Collected data:
* * *

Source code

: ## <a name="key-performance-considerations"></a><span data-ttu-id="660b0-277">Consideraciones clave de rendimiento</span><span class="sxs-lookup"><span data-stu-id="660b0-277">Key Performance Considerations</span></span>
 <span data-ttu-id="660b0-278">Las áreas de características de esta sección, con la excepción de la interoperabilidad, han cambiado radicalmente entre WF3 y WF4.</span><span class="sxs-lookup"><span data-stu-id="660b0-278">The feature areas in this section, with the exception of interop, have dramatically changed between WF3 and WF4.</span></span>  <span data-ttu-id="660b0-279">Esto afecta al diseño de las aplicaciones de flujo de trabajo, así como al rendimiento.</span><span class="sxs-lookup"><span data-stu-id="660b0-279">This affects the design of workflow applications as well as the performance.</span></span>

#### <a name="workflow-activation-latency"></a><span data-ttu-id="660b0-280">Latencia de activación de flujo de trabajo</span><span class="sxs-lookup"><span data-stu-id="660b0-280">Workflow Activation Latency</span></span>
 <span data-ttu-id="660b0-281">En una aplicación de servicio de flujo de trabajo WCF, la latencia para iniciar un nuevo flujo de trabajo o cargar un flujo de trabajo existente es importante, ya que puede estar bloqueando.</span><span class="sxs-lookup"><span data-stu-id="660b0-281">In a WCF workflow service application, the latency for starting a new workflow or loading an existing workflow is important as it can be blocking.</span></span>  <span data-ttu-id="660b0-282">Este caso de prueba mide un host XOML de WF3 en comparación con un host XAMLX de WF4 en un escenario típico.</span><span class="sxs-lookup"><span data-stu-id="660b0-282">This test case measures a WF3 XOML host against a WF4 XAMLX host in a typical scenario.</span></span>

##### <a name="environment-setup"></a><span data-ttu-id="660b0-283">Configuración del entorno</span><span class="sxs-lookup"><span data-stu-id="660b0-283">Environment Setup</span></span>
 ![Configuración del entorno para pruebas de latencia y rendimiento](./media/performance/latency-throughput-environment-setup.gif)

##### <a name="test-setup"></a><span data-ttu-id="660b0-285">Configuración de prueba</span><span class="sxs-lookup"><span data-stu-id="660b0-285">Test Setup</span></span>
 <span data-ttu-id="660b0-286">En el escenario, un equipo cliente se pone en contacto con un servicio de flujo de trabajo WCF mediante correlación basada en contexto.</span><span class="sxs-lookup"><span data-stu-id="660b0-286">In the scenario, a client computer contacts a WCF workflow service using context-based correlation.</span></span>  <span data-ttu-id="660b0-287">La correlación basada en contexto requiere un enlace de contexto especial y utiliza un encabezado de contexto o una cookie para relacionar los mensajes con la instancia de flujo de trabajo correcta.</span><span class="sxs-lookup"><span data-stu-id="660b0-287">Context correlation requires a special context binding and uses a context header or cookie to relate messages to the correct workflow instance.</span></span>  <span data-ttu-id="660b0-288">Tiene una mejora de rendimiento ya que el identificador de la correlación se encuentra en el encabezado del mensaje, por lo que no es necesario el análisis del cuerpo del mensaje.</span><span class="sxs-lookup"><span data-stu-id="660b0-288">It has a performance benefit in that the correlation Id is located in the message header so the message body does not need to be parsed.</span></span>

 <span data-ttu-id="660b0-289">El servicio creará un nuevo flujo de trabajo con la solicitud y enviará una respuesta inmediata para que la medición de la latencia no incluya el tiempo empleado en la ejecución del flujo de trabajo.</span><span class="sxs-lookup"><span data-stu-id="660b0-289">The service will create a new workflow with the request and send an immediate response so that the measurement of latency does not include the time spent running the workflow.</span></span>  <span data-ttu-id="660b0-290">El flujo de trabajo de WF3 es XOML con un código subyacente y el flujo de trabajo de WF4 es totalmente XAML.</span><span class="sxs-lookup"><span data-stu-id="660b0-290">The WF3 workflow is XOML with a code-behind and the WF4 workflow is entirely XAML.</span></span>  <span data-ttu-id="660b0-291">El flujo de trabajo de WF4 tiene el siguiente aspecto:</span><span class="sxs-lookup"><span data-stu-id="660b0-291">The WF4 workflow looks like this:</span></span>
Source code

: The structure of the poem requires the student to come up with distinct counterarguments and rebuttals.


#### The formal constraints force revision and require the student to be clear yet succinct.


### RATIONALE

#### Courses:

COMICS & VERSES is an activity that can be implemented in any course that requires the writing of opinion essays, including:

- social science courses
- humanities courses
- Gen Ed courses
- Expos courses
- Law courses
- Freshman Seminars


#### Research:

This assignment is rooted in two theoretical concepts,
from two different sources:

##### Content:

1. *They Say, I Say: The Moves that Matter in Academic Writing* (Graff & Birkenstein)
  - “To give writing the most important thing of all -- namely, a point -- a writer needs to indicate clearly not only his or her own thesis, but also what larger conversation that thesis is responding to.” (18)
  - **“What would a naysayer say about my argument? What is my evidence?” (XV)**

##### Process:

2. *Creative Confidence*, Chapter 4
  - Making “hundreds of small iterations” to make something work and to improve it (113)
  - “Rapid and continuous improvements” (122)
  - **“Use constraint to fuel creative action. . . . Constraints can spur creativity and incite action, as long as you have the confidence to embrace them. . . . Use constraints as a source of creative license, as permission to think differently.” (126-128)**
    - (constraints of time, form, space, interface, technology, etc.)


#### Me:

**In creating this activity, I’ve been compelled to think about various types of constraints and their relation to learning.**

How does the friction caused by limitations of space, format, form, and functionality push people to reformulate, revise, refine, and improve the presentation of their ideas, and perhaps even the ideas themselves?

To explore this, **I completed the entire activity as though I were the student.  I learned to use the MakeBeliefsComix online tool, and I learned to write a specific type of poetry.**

* * *

> [What this task involves]: Each entry above has to be duplicated exactly as it stands.

> [Expected answer]:
Source code

: ## <a name="key-performance-considerations"></a><span data-ttu-id="660b0-277">Consideraciones clave de rendimiento</span><span class="sxs-lookup"><span data-stu-id="660b0-277">Key Performance Considerations</span></span>
 <span data-ttu-id="660b0-278">Las áreas de características de esta sección, con la excepción de la interoperabilidad, han cambiado radicalmente entre WF3 y WF4.</span><span class="sxs-lookup"><span data-stu-id="660b0-278">The feature areas in this section, with the exception of interop, have dramatically changed between WF3 and WF4.</span></span>  <span data-ttu-id="660b0-279">Esto afecta al diseño de las aplicaciones de flujo de trabajo, así como al rendimiento.</span><span class="sxs-lookup"><span data-stu-id="660b0-279">This affects the design of workflow applications as well as the performance.</span></span>

#### <a name="workflow-activation-latency"></a><span data-ttu-id="660b0-280">Latencia de activación de flujo de trabajo</span><span class="sxs-lookup"><span data-stu-id="660b0-280">Workflow Activation Latency</span></span>
 <span data-ttu-id="660b0-281">En una aplicación de servicio de flujo de trabajo WCF, la latencia para iniciar un nuevo flujo de trabajo o cargar un flujo de trabajo existente es importante, ya que puede estar bloqueando.</span><span class="sxs-lookup"><span data-stu-id="660b0-281">In a WCF workflow service application, the latency for starting a new workflow or loading an existing workflow is important as it can be blocking.</span></span>  <span data-ttu-id="660b0-282">Este caso de prueba mide un host XOML de WF3 en comparación con un host XAMLX de WF4 en un escenario típico.</span><span class="sxs-lookup"><span data-stu-id="660b0-282">This test case measures a WF3 XOML host against a WF4 XAMLX host in a typical scenario.</span></span>

##### <a name="environment-setup"></a><span data-ttu-id="660b0-283">Configuración del entorno</span><span class="sxs-lookup"><span data-stu-id="660b0-283">Environment Setup</span></span>
 ![Configuración del entorno para pruebas de latencia y rendimiento](./media/performance/latency-throughput-environment-setup.gif)

##### <a name="test-setup"></a><span data-ttu-id="660b0-285">Configuración de prueba</span><span class="sxs-lookup"><span data-stu-id="660b0-285">Test Setup</span></span>
 <span data-ttu-id="660b0-286">En el escenario, un equipo cliente se pone en contacto con un servicio de flujo de trabajo WCF mediante correlación basada en contexto.</span><span class="sxs-lookup"><span data-stu-id="660b0-286">In the scenario, a client computer contacts a WCF workflow service using context-based correlation.</span></span>  <span data-ttu-id="660b0-287">La correlación basada en contexto requiere un enlace de contexto especial y utiliza un encabezado de contexto o una cookie para relacionar los mensajes con la instancia de flujo de trabajo correcta.</span><span class="sxs-lookup"><span data-stu-id="660b0-287">Context correlation requires a special context binding and uses a context header or cookie to relate messages to the correct workflow instance.</span></span>  <span data-ttu-id="660b0-288">Tiene una mejora de rendimiento ya que el identificador de la correlación se encuentra en el encabezado del mensaje, por lo que no es necesario el análisis del cuerpo del mensaje.</span><span class="sxs-lookup"><span data-stu-id="660b0-288">It has a performance benefit in that the correlation Id is located in the message header so the message body does not need to be parsed.</span></span>

 <span data-ttu-id="660b0-289">El servicio creará un nuevo flujo de trabajo con la solicitud y enviará una respuesta inmediata para que la medición de la latencia no incluya el tiempo empleado en la ejecución del flujo de trabajo.</span><span class="sxs-lookup"><span data-stu-id="660b0-289">The service will create a new workflow with the request and send an immediate response so that the measurement of latency does not include the time spent running the workflow.</span></span>  <span data-ttu-id="660b0-290">El flujo de trabajo de WF3 es XOML con un código subyacente y el flujo de trabajo de WF4 es totalmente XAML.</span><span class="sxs-lookup"><span data-stu-id="660b0-290">The WF3 workflow is XOML with a code-behind and the WF4 workflow is entirely XAML.</span></span>  <span data-ttu-id="660b0-291">El flujo de trabajo de WF4 tiene el siguiente aspecto:</span><span class="sxs-lookup"><span data-stu-id="660b0-291">The WF4 workflow looks like this:</span></span>
Source code

: The structure of the poem requires the student to come up with distinct counterarguments and rebuttals.


#### The formal constraints force revision and require the student to be clear yet succinct.


### RATIONALE

#### Courses:

COMICS & VERSES is an activity that can be implemented in any course that requires the writing of opinion essays, including:

- social science courses
- humanities courses
- Gen Ed courses
- Expos courses
- Law courses
- Freshman Seminars


#### Research:

This assignment is rooted in two theoretical concepts,
from two different sources:

##### Content:

1. *They Say, I Say: The Moves that Matter in Academic Writing* (Graff & Birkenstein)
  - “To give writing the most important thing of all -- namely, a point -- a writer needs to indicate clearly not only his or her own thesis, but also what larger conversation that thesis is responding to.” (18)
  - **“What would a naysayer say about my argument? What is my evidence?” (XV)**

##### Process:

2. *Creative Confidence*, Chapter 4
  - Making “hundreds of small iterations” to make something work and to improve it (113)
  - “Rapid and continuous improvements” (122)
  - **“Use constraint to fuel creative action. . . . Constraints can spur creativity and incite action, as long as you have the confidence to embrace them. . . . Use constraints as a source of creative license, as permission to think differently.” (126-128)**
    - (constraints of time, form, space, interface, technology, etc.)


#### Me:

**In creating this activity, I’ve been compelled to think about various types of constraints and their relation to learning.**

How does the friction caused by limitations of space, format, form, and functionality push people to reformulate, revise, refine, and improve the presentation of their ideas, and perhaps even the ideas themselves?

To explore this, **I completed the entire activity as though I were the student.  I learned to use the MakeBeliefsComix online tool, and I learned to write a specific type of poetry.**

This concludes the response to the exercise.